Revelar-se para os pais como uma pessoa LGBTQIA+ nunca é uma tarefa fácil, inclusive para aqueles agraciados por pessoas que parecem aceitar nossa comunidade. Nunca é possível prever suas reações e o medo de se surpreender negativamente ou confirmar um receio antigo falam mais alto. O boys love (BL) tailandês “Lovely Writer”, no episódio 9, divulgado oficialmente no YouTube na última quarta-feira (28), exemplificou com maestria o quão doloroso pode ser simplesmente querer ser honesto consigo.
O nono episódio começa do ponto em que o anterior terminou. Acompanhamos a revelação do Aoey e não demora muito para que uma aguardada cena entre o casal protagonista aconteça – importante ressaltar como o roteiro consegue mesclar humor e delicadeza. Em nenhum momento temos dicas para onde o capítulo vai nos levar – a revelação aos pais de Gene e Nubsib –, mas quando chegamos no ponto desejado é possível perceber uma genialidade na forma em que tudo acontece. Há verdade nas cenas.
Em um resumo rápido, o espectador é levado até um jantar entre as famílias do casal e o clima se torna tenso aos poucos, sempre crescendo a cada fala dos personagens. Comentários sobre a popularidade dos BLs são feitos e as mães de Nubsib e Gene brincam com a possibilidade dos dois se casarem um dia. O pai de Gene é o único que realmente se mostra desconfortável, mesmo com os demais alertando que é tudo brincadeira.
O clima esquenta quando Gene revela aos pais que está namorando Nubsib e a mesa fica em completo silêncio. Importante frisar como a cena tenta ao máximo trazer uma certa realidade para o momento.

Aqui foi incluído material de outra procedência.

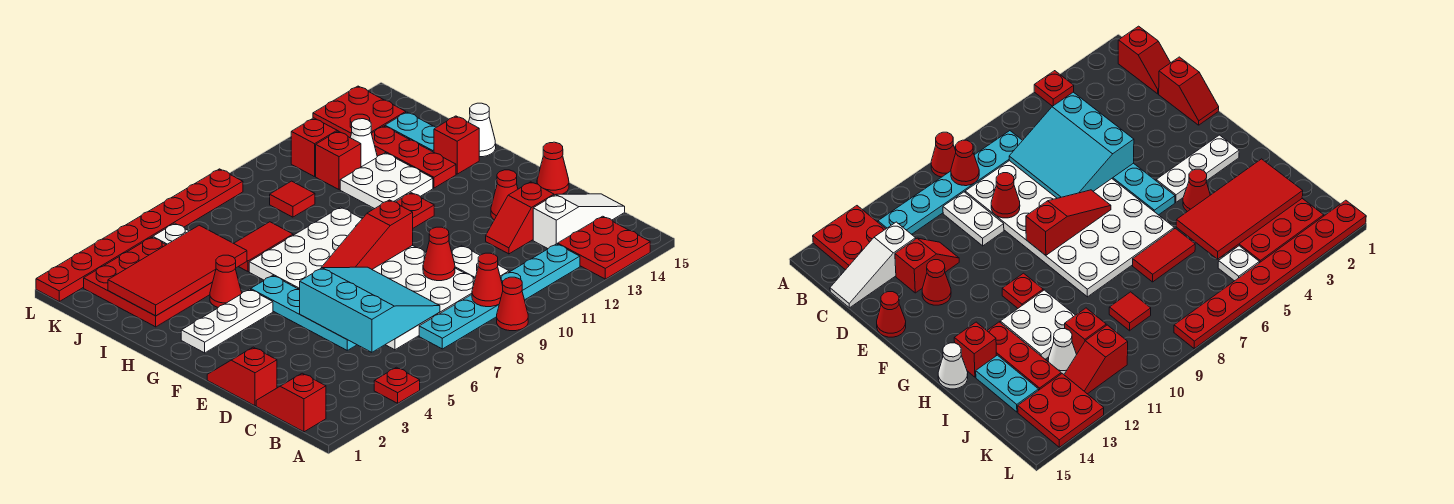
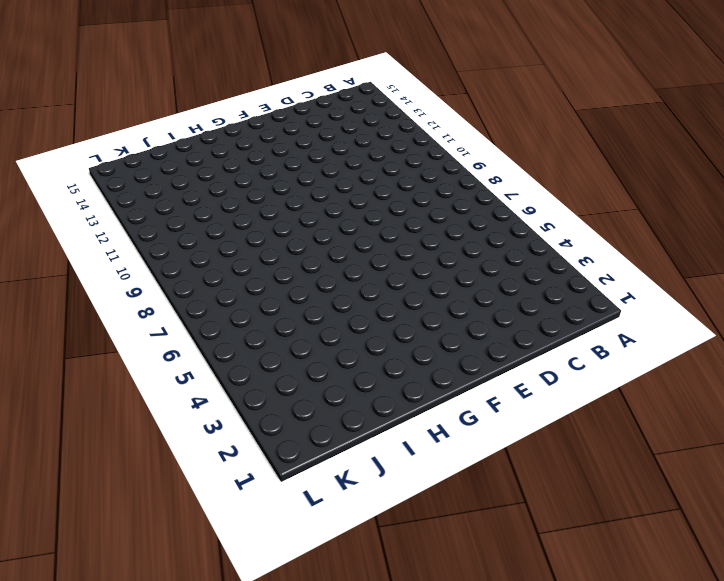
none -> red plate A4 level 1
none -> red cone A9 level 1
none -> red plate A13:B14 level 1
none -> red slope B1:C1 level 1 top B

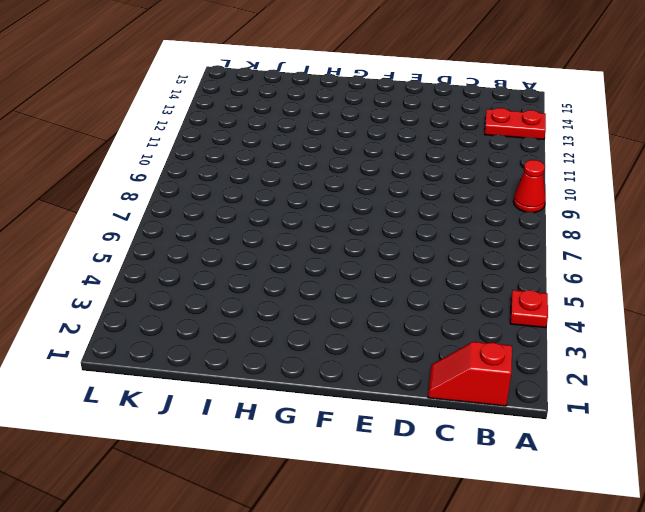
red plate A13:B13 level 1 -> red plate A13:B14 level 1
none -> cyan plate B7:B12 level 1
none -> white plate C6:H9 level 1
none -> white plate C10:D10 level 1
none -> white slope C13:C15 level 1 top 13

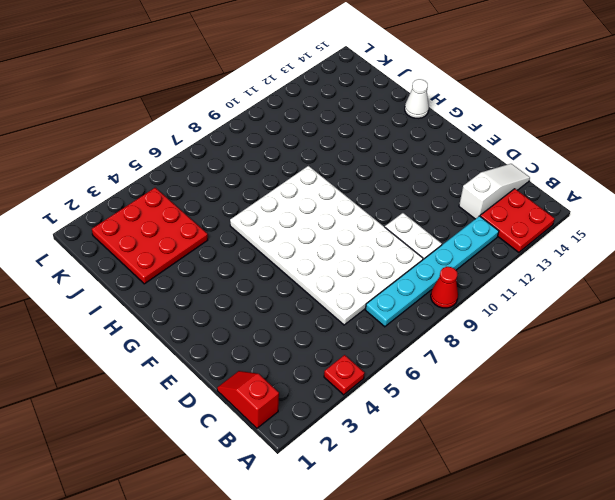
none -> red slope D1:E1 level 1 top D
none -> cyan plate D5:G5 level 1
none -> red slope D12:D13 level 1 top 13
none -> red cone E13 level 1

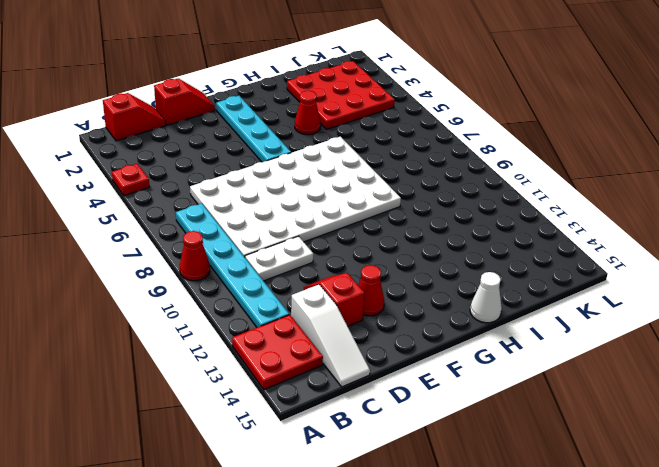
cyan plate F2:F5 level 1 -> cyan plate D5:G5 level 1
none -> red cone E15 level 1
none -> white plate G2:G4 level 1
none -> red plate G11 level 1
none -> white plate H11:I12 level 1

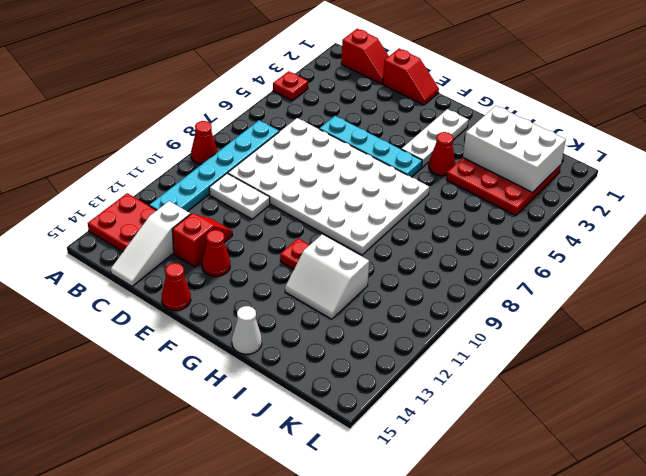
white slope H11:I12 level 1 top 11 -> white plate H11:I12 level 1
white brick I2:K3 level 2 -> red tile I2:J5 level 2
none -> red plate H13:J13 level 1
none -> red brick H14 level 1
none -> red tile I6:I7 level 1
none -> cyan plate I14:J14 level 1

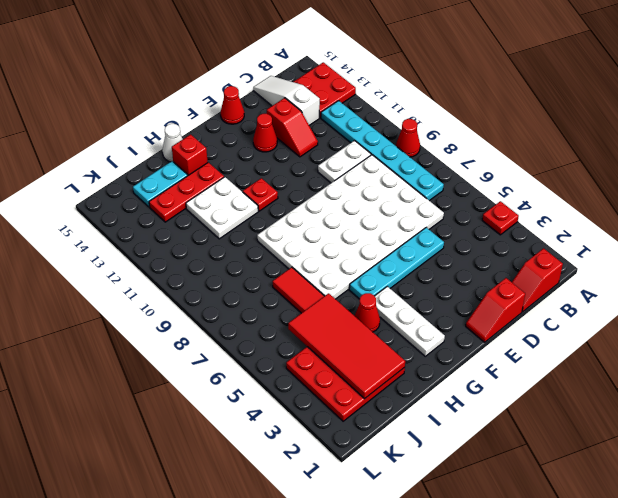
none -> red tile J9 level 1
none -> red brick J11 level 1
none -> white cone J12 level 1
none -> white plate K5 level 1

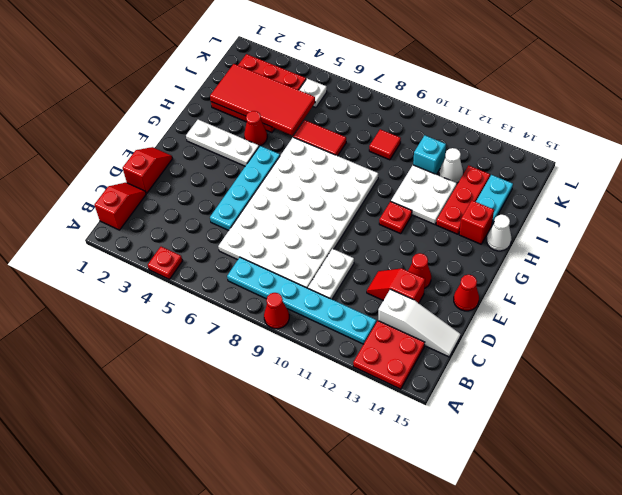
cyan brick J11 level 1 -> red brick J11 level 1
none -> red slope K11:K12 level 1 top 11
none -> red plate K13:L14 level 1
none -> red plate L1:L8 level 1
none -> red cone B9 level 2

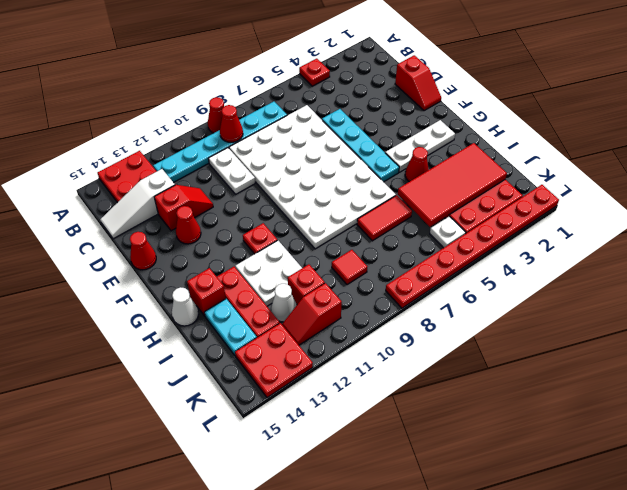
none -> red slope B1:C1 level 1 top B
none -> cyan slope C5:E7 level 2 top 5
none -> red cone D9 level 2
none -> red slope F7:F9 level 2 top 9

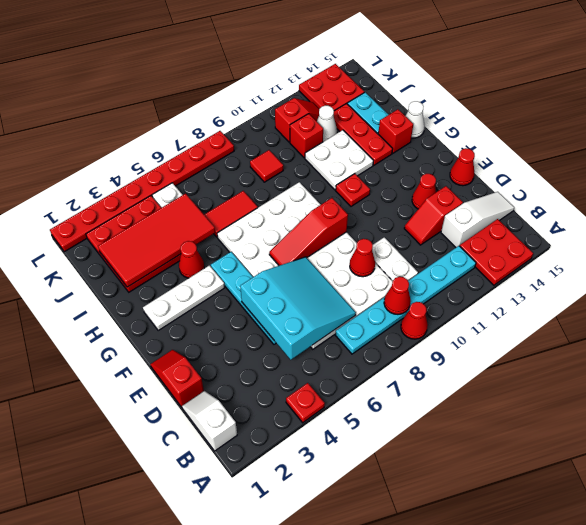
white slope B1:C1 level 1 top B -> red slope B1:C1 level 1 top B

As mães alegres brincando com a possibilidade de casarem os filhos se calam. É um jeito muito sutil do roteiro nos dizer que é muito fácil levantar a bandeira LGBTQIA+ quando ela não está hasteada dentro de sua própria casa.
Indo um pouco mais além, o silenciamento das mães talvez seja a forma encontrada de também criticar aquelas pessoas que consomem produtos LGBTQIA+ como se nós servíssimos apenas para mero entretenimento, um produto feito para ser apreciado como um objeto qualquer. Entretanto, quando precisamos de aliados, essas são as primeiras pessoas que soltam nossas mãos.
Precisamos de aliados? Com certeza, mas é em nós mesmos que devemos nos apoiar seja nos momentos mais urgentes e necessários, como até naqueles que parecem ser insignificantes. Precisamos sempre estar juntos, como uma fortaleza incapaz de ser derrubada. O momento em que Gene e Nubsib apenas dão as mãos, de forma tão delicada, exemplifica isso.
Jantar encerrado, cada um em sua casa. É nesse momento que Gene traz o questionamento mais importante, pelo menos para mim, de todo o enredo até o momento, ao seu pai. “Se eu não tivesse certeza, eu não teria contato para você e mamãe. Eu poderia continuar mentindo para vocês dois, mas não quero fazer isso. Estou sendo honesto comigo mesmo. Estou sendo honesto com todos. É isso que eu mereço, pai?”, questiona.
Gene não está questionando unicamente para o seu pai. Ele fala com a própria comunidade, que diariamente passa por isso, e de certa forma, comunica também com pessoas LGBTQIAfóbicas. Nós só queremos ser honestos conosco e com as pessoas ao nosso redor. Não merecemos sofrer unicamente por tentarmos ser verdadeiros. Revelar-se é um ato de coragem e não reconhecer isso exemplifica o quão perversa a homotransfobia pode ser.
Apesar de acertar em cheio ao abordar essas questões de forma bem profunda, o episódio se perde um pouco nos minutos finais. Toda a extensão da última cena, que serve para mostrar como a revelação de uma pessoa homossexual afeta todos a sua volta, soa como um exagero em termos de duração, fazendo com que a trama perca um pouco de peso por cansaço. É uma cena muito importante, mas o melodrama que ganha soa artificial.
De qualquer modo, o episódio ainda pega de surpresa ao começar de uma forma muito leve – já que a questão de Aoey se resolve rápido – e termina muito pesado e extremamente sério com o seu discurso. Não é fácil revelar-se como um membro da comunidade LGBTQIA+ e a dor que este ato pode trazer é inigualável. É uma realidade que, infelizmente, ainda atinge a maioria de nós.